In my earlier years as a technical artist, I wondered why people didn’t give me the benefit of the doubt more often. I wondered why most conversations had me on the defensive. Looking back, I was in the “sow sparingly” category.
As a technical artist, the concept of sowing sparingly is about being careful. It is about trying to control each situation as much as possible. It is about protecting the idea of “no mistakes”.
If I were honest, when I was fully living out my life this way, I was miserable. And I’m pretty sure the people around me were also. Or at least they didn’t want to include me in their brainstorming or their new ideas, because they knew it would not be a fun conversation.

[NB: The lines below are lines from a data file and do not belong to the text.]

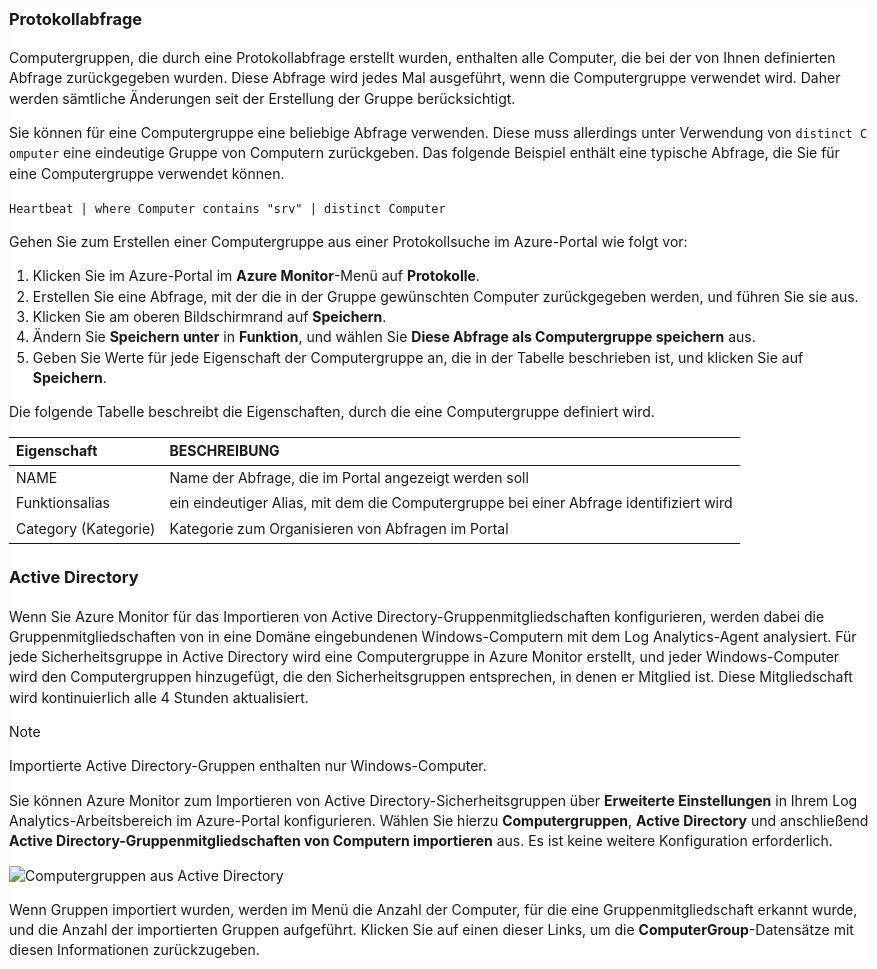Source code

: ### <a name="log-query"></a>Protokollabfrage
Computergruppen, die durch eine Protokollabfrage erstellt wurden, enthalten alle Computer, die bei der von Ihnen definierten Abfrage zurückgegeben wurden.  Diese Abfrage wird jedes Mal ausgeführt, wenn die Computergruppe verwendet wird. Daher werden sämtliche Änderungen seit der Erstellung der Gruppe berücksichtigt.  

Sie können für eine Computergruppe eine beliebige Abfrage verwenden. Diese muss allerdings unter Verwendung von `distinct Computer` eine eindeutige Gruppe von Computern zurückgeben.  Das folgende Beispiel enthält eine typische Abfrage, die Sie für eine Computergruppe verwendet können.

    Heartbeat | where Computer contains "srv" | distinct Computer

Gehen Sie zum Erstellen einer Computergruppe aus einer Protokollsuche im Azure-Portal wie folgt vor:

1. Klicken Sie im Azure-Portal im **Azure Monitor**-Menü auf **Protokolle**.
1. Erstellen Sie eine Abfrage, mit der die in der Gruppe gewünschten Computer zurückgegeben werden, und führen Sie sie aus.
1. Klicken Sie am oberen Bildschirmrand auf **Speichern**.
1. Ändern Sie **Speichern unter** in **Funktion**, und wählen Sie **Diese Abfrage als Computergruppe speichern** aus.
1. Geben Sie Werte für jede Eigenschaft der Computergruppe an, die in der Tabelle beschrieben ist, und klicken Sie auf **Speichern**.

Die folgende Tabelle beschreibt die Eigenschaften, durch die eine Computergruppe definiert wird.

| Eigenschaft | BESCHREIBUNG |
|:---|:---|
| NAME   | Name der Abfrage, die im Portal angezeigt werden soll |
| Funktionsalias | ein eindeutiger Alias, mit dem die Computergruppe bei einer Abfrage identifiziert wird |
| Category (Kategorie)       | Kategorie zum Organisieren von Abfragen im Portal |


### <a name="active-directory"></a>Active Directory
Wenn Sie Azure Monitor für das Importieren von Active Directory-Gruppenmitgliedschaften konfigurieren, werden dabei die Gruppenmitgliedschaften von in eine Domäne eingebundenen Windows-Computern mit dem Log Analytics-Agent analysiert.  Für jede Sicherheitsgruppe in Active Directory wird eine Computergruppe in Azure Monitor erstellt, und jeder Windows-Computer wird den Computergruppen hinzugefügt, die den Sicherheitsgruppen entsprechen, in denen er Mitglied ist.  Diese Mitgliedschaft wird kontinuierlich alle 4 Stunden aktualisiert.  

> [!NOTE]
> Importierte Active Directory-Gruppen enthalten nur Windows-Computer.

Sie können Azure Monitor zum Importieren von Active Directory-Sicherheitsgruppen über **Erweiterte Einstellungen** in Ihrem Log Analytics-Arbeitsbereich im Azure-Portal konfigurieren.  Wählen Sie hierzu **Computergruppen**, **Active Directory** und anschließend **Active Directory-Gruppenmitgliedschaften von Computern importieren** aus.  Es ist keine weitere Konfiguration erforderlich.

![Computergruppen aus Active Directory](media/computer-groups/configure-activedirectory.png)

Wenn Gruppen importiert wurden, werden im Menü die Anzahl der Computer, für die eine Gruppenmitgliedschaft erkannt wurde, und die Anzahl der importierten Gruppen aufgeführt.  Klicken Sie auf einen dieser Links, um die **ComputerGroup**-Datensätze mit diesen Informationen zurückzugeben.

Somewhere along the way, I realized that I could be more open-handed with my craft; that I could be more honest about the “what might happen”s in any new idea. I didn’t need to live in a world where all success or failure landed on my shoulders. It was something that we were doing together and the point was that we were sharing that burden.
When I started living a life of generous sowing, things changed dramatically. For one thing, I began to enjoy collaborating. I loved working out an idea together to figure out how to actually do it. Working out of a generous place opens up the possibilities; now we’re not just doing the same old thing, but we’re able to think outside the box a little.
Sowing with generosity means that I’m delegating when I can; sharing what I know and developing those around me with potential. Living in a “no mistakes” world isn’t really possible. The idea is to learn and stretch each other, which means that mistakes will happen as part of the journey. If we aren’t making mistakes, our world is probably increasingly narrow and limited…sowing sparingly.
If the body of Christ is made of people who are supposed to be using their gifts for the common good, we need to create opportunities for people to serve. This requires leading our teams with generosity. As a leader, the beauty of leading this way is that generosity becomes a part of your culture. The team will follow your example.
I have been amazed in my life at what God can do when I live generously. On the opposite side of that same coin, it is depressing to think how many times I limited what God wanted to do in me and my ministry because I was too afraid of what would happen if I was more generous. Generous with collaboration. Generous with delegation. Generous with people.
In what ways are you sowing sparingly? What is one area or one relationship that you can loosen your grip and practice generosity?